> _SELECTED EXTRACT_
2. Using deforest on the command line

2.1. Downloading and Preprocessing Data

Instructions for downloaded and pre-processing data from Sentinel-2 can be found at sen2mosaic.

Note

SMFM deforest is designed for analysis of dense time series of Sentinel-2 data, which will require access to subsantial file storage and processing power. We recommend use of a cloud platform, where data do not have to downloaded of pre-processed on a local machine. See, for example, the ‘Data and Information Access Services’ (DIAS) platforms that provide centralised access to Copernicus data.

2.2. Calibrating SMFM deforest

SMFM deforest will work best where local data are used for calibration. This is performed in two steps: (i) Extracting training data, and (ii) Training the classifier.

> _BRIEF 1_
Please rewrite the records with "top-left" swapped for "upper-left", keeping everything else the same and leaving the pictures out.
The text above and the records that come next are unrelated material.

> _INPUT ROWS_
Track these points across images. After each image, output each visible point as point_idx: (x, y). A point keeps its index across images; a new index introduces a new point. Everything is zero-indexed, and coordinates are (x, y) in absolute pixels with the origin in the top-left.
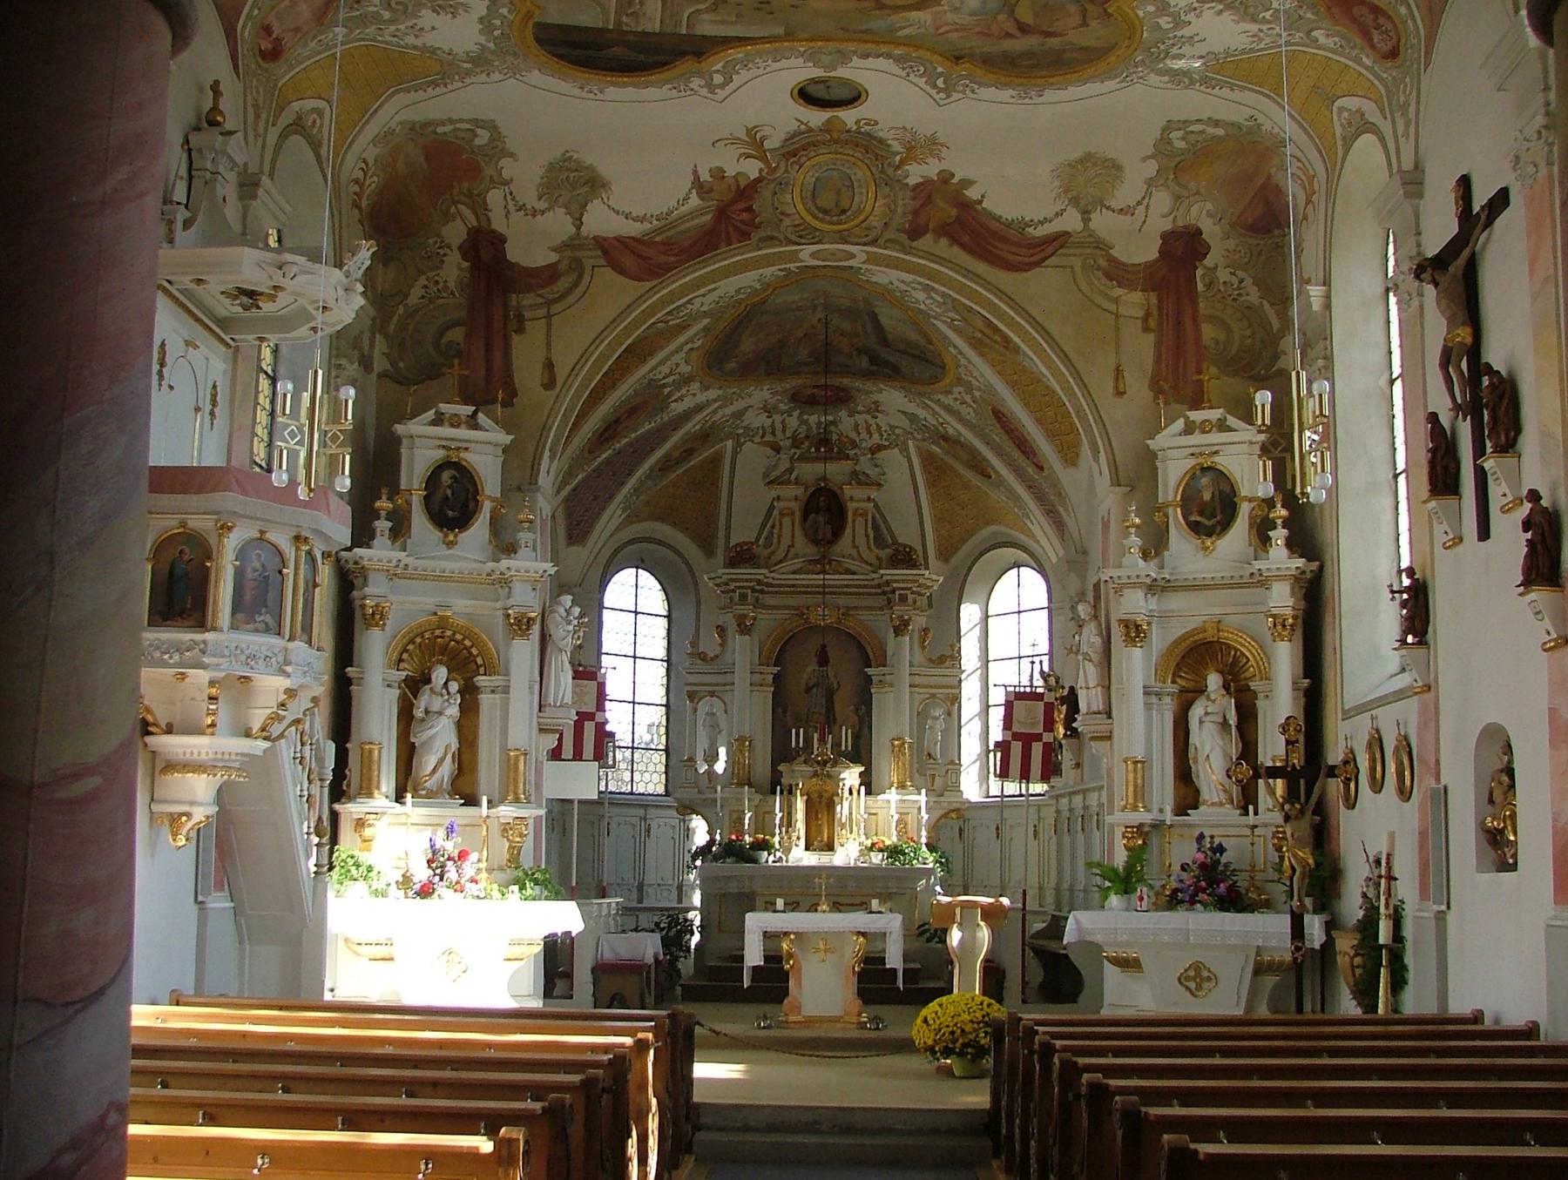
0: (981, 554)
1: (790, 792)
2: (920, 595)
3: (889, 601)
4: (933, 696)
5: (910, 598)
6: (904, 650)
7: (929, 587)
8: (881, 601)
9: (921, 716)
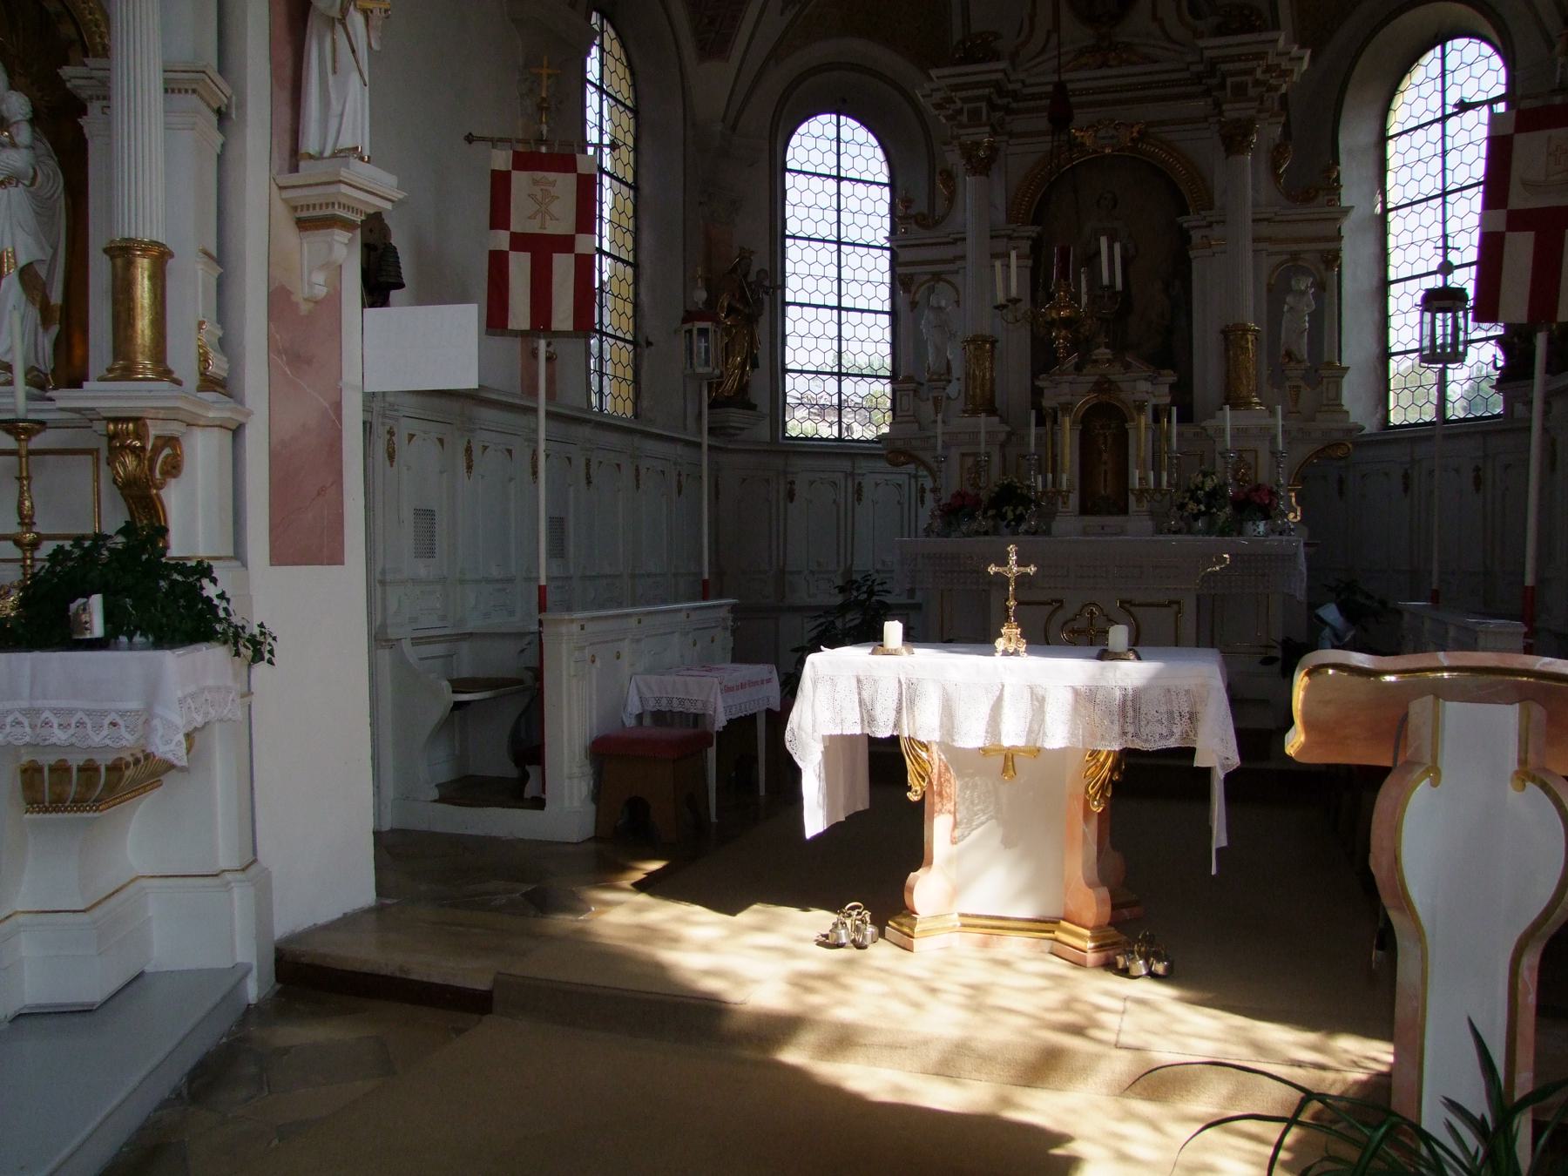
0: (1375, 31)
1: (1055, 421)
2: (1271, 89)
3: (1218, 105)
4: (1295, 256)
5: (1252, 92)
6: (1246, 184)
7: (1285, 74)
8: (1199, 106)
9: (1277, 293)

> _BRIEF 2_
Carry on the deforest command-line guide from its last sentence.

> _EXERCISE ANSWER 1_
Track these points across images. After each image, output each visible point as point_idx: (x, y). A point keeps its index across images; a new index introduces a new point. Everything is zero-indexed, and coordinates are (x, y) in absolute pixels with the origin in the upper-left.
0: (981, 554)
1: (790, 792)
2: (920, 595)
3: (889, 601)
4: (933, 696)
5: (910, 598)
6: (904, 650)
7: (929, 587)
8: (881, 601)
9: (921, 716)
0: (1375, 31)
1: (1055, 421)
2: (1271, 89)
3: (1218, 105)
4: (1295, 256)
5: (1252, 92)
6: (1246, 184)
7: (1285, 74)
8: (1199, 106)
9: (1277, 293)

> _EXERCISE ANSWER 2_
2.2.1. Extracting training data

Training pixels are defined by either a geotiff image or shapefile defining locations of stable forest and stable non-forest. Classification features are derived for a series of Sentinel-2 images, and a random selection of pixel values extracted for forest and non-forest classes. The output is an array of feature values used to train a classifier to predict probabilities of forest and non-forest.

usage: extract.py [-h] [-te XMIN YMIN XMAX YMAX] [-e EPSG] [-res N]
                  [-t SHP/TIF] [-f [VALS [VALS ...]]] [-nf [VALS [VALS ...]]]
                  [-fn NAME] [-l 1C/2A] [-mi N] [-mp N] [-o DIR] [-n NAME]
                  [-p N] [-v]
                  [FILES [FILES ...]]

Extract indices from Sentinel-2 data to train a classifier of forest cover.
Returns a numpy .npz file containing pixel values for forest/nonforest.

positional arguments:
  FILES                 Sentinel 2 input files (level 2A) in .SAFE format.
                        Specify one or more valid Sentinel-2 .SAFE, a
                        directory containing .SAFE files, multiple tiles
                        through wildcards (e.g. *.SAFE/GRANULE/*), or a text
                        file listing files. Defaults to processing all tiles
                        in current working directory.

required arguments:
  -te XMIN YMIN XMAX YMAX, --target_extent XMIN YMIN XMAX YMAX
                        Extent of output image tile, in format <xmin, ymin,
                        xmax, ymax>.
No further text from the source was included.